August 13, 2007, 11:11 am
Many Eyes
By Mac McBurney
This project from IBM’s Alphaworks is like Flickr for information visualizations. Warning: Contents may be addicting (especially for readers of Information Design Watch).
From the site: “Many Eyes is a bet on the power of human visual intelligence to find patterns. Our goal is to “democratize” visualization and to enable a new social kind of data analysis.” Hear, hear!
Post a data set, then choose one of the predefined visualization types. Or, let other users find clever ways to graph the data. Browse “topic hubs,” post comments and ratings, save your favorites to a watch-list. You get the idea. On the horizon: ordinary users can post visualizations, not just data. The possibilities are even more dazzling than the work so far.
http://services.alphaworks.ibm.com/manyeyes/home
Comments
I’d take it a step further and say Many Eyes is quite a bit more than Flickr for data viz.
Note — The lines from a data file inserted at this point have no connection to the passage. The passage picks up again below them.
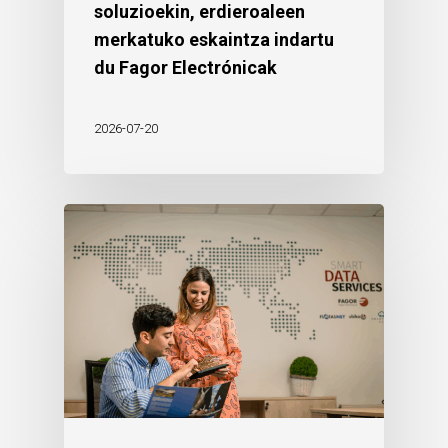
soluzioekin, erdieroaleen
merkatuko eskaintza indartu
du Fagor Electrónicak
2026-07-20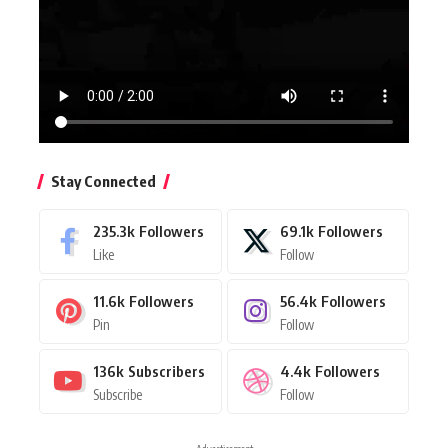
Stay Connected
235.3k
Followers
69.1k
Followers
Like
Follow
11.6k
Followers
56.4k
Followers
Pin
Follow
136k
Subscribers
4.4k
Followers
Subscribe
Follow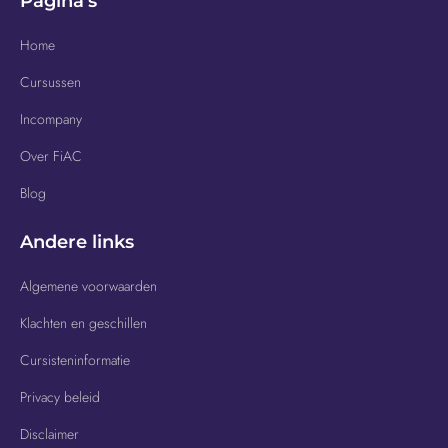
Pagina's
Home
Cursussen
Incompany
Over FiAC
Blog
Andere links
Algemene voorwaarden
Klachten en geschillen
Cursisteninformatie
Privacy beleid
Disclaimer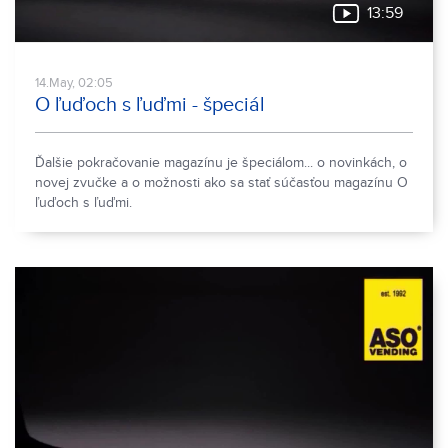
13:59
14.May, 02:05
O ľuďoch s ľuďmi - špeciál
Ďalšie pokračovanie magazínu je špeciálom... o novinkách, o
novej zvučke a o možnosti ako sa stať súčasťou magazínu O
ľuďoch s ľuďmi.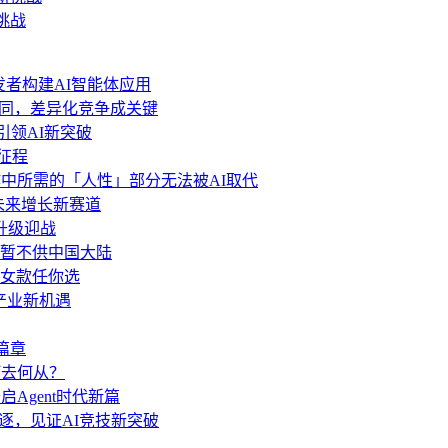
挑战
力开发者构建AI智能体应用
功能趋同，差异化竞争成关键
 引领AI新突破
新征程
中所需的「人性」部分无法被AI取代
局未来增长新赛道
.6升级迎战
分功能暂不供中国大陆
女款任你选
与产业新机遇
篇章
何去何从？
启Agent时代新篇
角逐，见证AI竞技新突破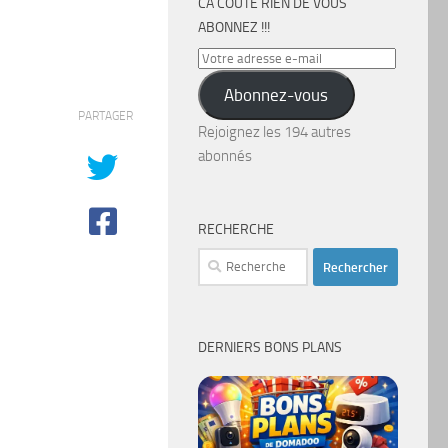
CA COÛTE RIEN DE VOUS
ABONNEZ !!!
Votre
adresse
Abonnez-vous
e-
PARTAGER
mail
Rejoignez les 194 autres
abonnés
RECHERCHE
Rechercher :
DERNIERS BONS PLANS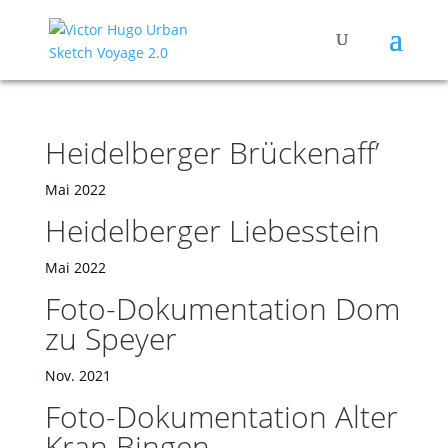
Heidelberger Brückenaff’
Mai 2022
Heidelberger Liebesstein
Mai 2022
Foto-Dokumentation Dom
zu Speyer
Nov. 2021
Foto-Dokumentation Alter
Kran Bingen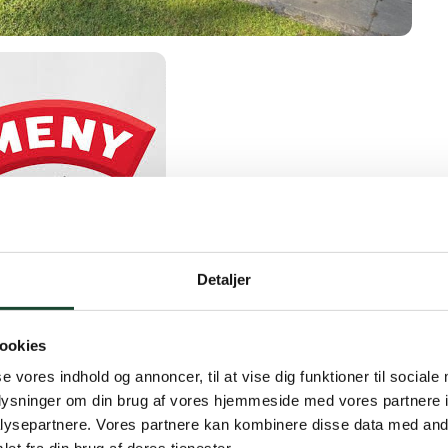
Detaljer
Meny Jægersborg Allé 44,
ookies
rlottenlund
se vores indhold og annoncer, til at vise dig funktioner til sociale
oplysninger om din brug af vores hjemmeside med vores partnere i
ysepartnere. Vores partnere kan kombinere disse data med andr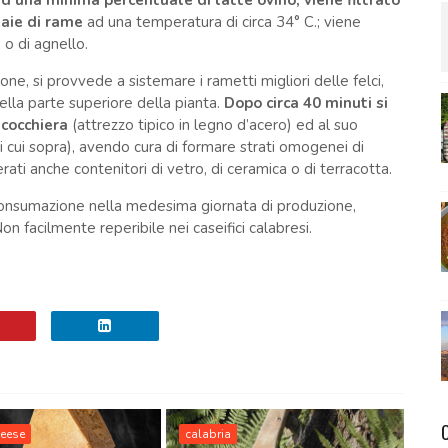
ad una minima percentuale di latte ovino, viene filtrato
daie di rame
ad una temperatura di circa 34° C.; viene
 o di agnello.
e, si provvede a sistemare i rametti migliori delle felci,
ella parte superiore della pianta.
Dopo circa 40 minuti si
 cocchiera
(attrezzo tipico in legno d’acero) ed al suo
di cui sopra), avendo cura di formare strati omogenei di
ati anche contenitori di vetro, di ceramica o di terracotta.
 consumazione nella medesima giornata di produzione,
n facilmente reperibile nei caseifici calabresi.
heese
calabria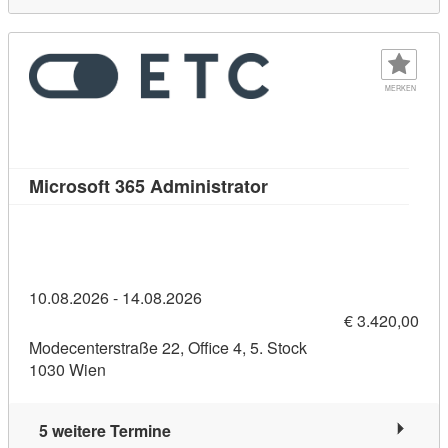
MERKEN
Kursdetail: Microsoft 3
Microsoft 365 Administrator
10.08.2026 - 14.08.2026
€ 3.420,00
Modecenterstraße 22, Office 4, 5. Stock
1030 Wien
5 weitere Termine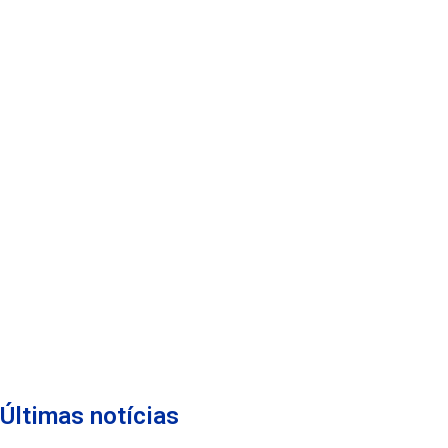
Últimas notícias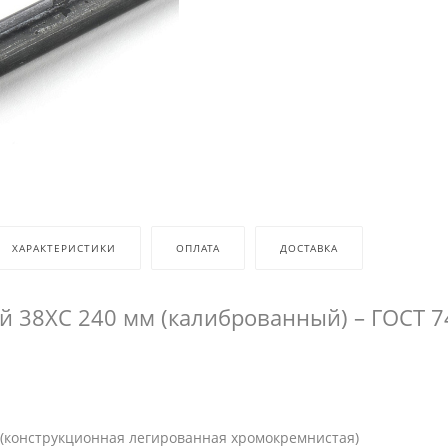
ХАРАКТЕРИСТИКИ
ОПЛАТА
ДОСТАВКА
ой 38ХС 240 мм (калиброванный) – ГОСТ 7
(конструкционная легированная хромокремнистая)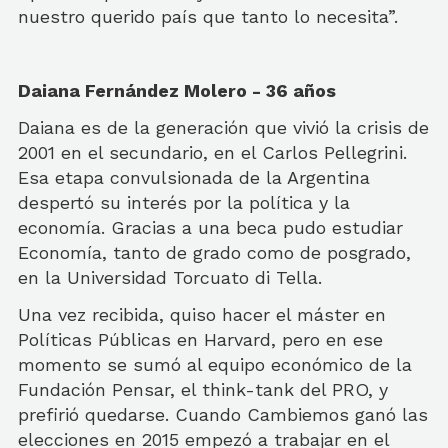
nuestro querido país que tanto lo necesita”.
Daiana Fernández Molero - 36 años
Daiana es de la generación que vivió la crisis de
2001 en el secundario, en el Carlos Pellegrini.
Esa etapa convulsionada de la Argentina
despertó su interés por la política y la
economía. Gracias a una beca pudo estudiar
Economía, tanto de grado como de posgrado,
en la Universidad Torcuato di Tella.
Una vez recibida, quiso hacer el máster en
Políticas Públicas en Harvard, pero en ese
momento se sumó al equipo económico de la
Fundación Pensar, el think-tank del PRO, y
prefirió quedarse. Cuando Cambiemos ganó las
elecciones en 2015 empezó a trabajar en el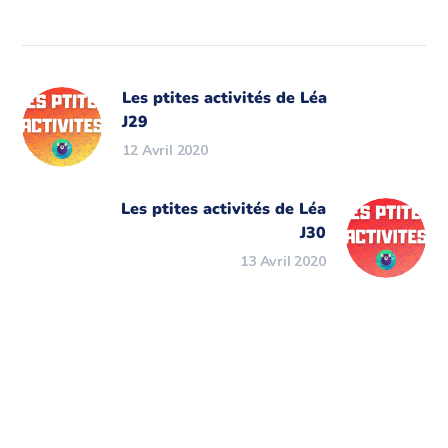
Les ptites activités de Léa
J29
12 Avril 2020
Les ptites activités de Léa
J30
13 Avril 2020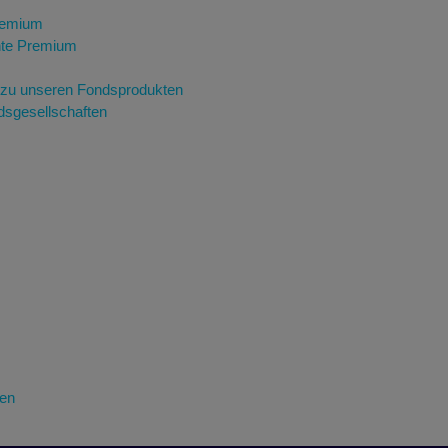
remium
te Premium
 zu unseren Fondsprodukten
dsgesellschaften
en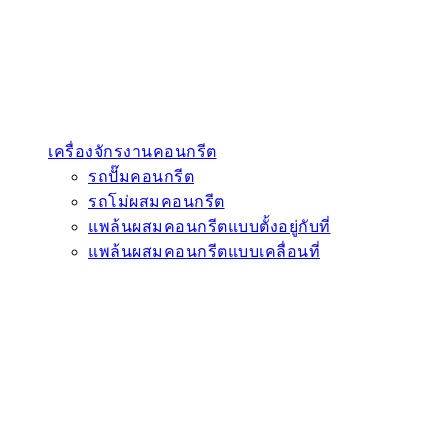
เครื่องจักรงานคอนกรีต
รถปั๊มคอนกรีต
รถโม่ผสมคอนกรีต
แพล้นผสมคอนกรีตแบบตั้งอยู่กับที่
แพล้นผสมคอนกรีตแบบเคลื่อนที่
With Many Eyes, data becomes an interactive experience and users are invited to explore and discuss uploaded data.
Posted by ncy111 on August 13, 2007 at 9:17 pm
Your comment made me reconsider my similie. (Many Eyes “is like Flickr for info viz…”) This kind of question comes up a lot at work — how far can an analogy be extended before it is no longer valid. It’s a good question. Here’s what I came up with.
I don’t claim deep expertise in either system, but the virtues you attibute to Many Eyes seem to fit both Flickr and Many Eyes. “With [Flickr/Many Eyes], [photographs/data] become an interactive experience and users are invited to explore and discuss uploaded [photographs/data].” Interactive experience? Check. Invited to explore and discuss? Check and check.
So far, I can appreciate the commenter’s sentimental preference for Many Eyes (and his apparent expertise in info viz.), but I don’t hear anything that sounds unlike Flickr.
So where does the analogy break down? What description would be more precise and capture the real differences? Here’s one difference: We could say that Flickr uses two layers of information (photos and commentary about photos) while Many Eyes has three (numbers, visualizations, commentary). I think this disaggregation of data from visualization is what gives Many Eyes such a sense of potential.
What would be the analogous feature in Flickr? Perhaps some users could upload RAW files (raw data from the camera) and let others re-color, re-explose and re-crop the displayed images? I know, the analogy doesn’t really hold up, and it contradicts some basic notions about photography and the creative act, but it raises some intriquing (if unrealistic) notions. How about a way to appropriate Flickr photos into new photo essays or collages? (No thanks.) Would a free-standing visualization framework for camera sensor data be more than just another Photoshop filter?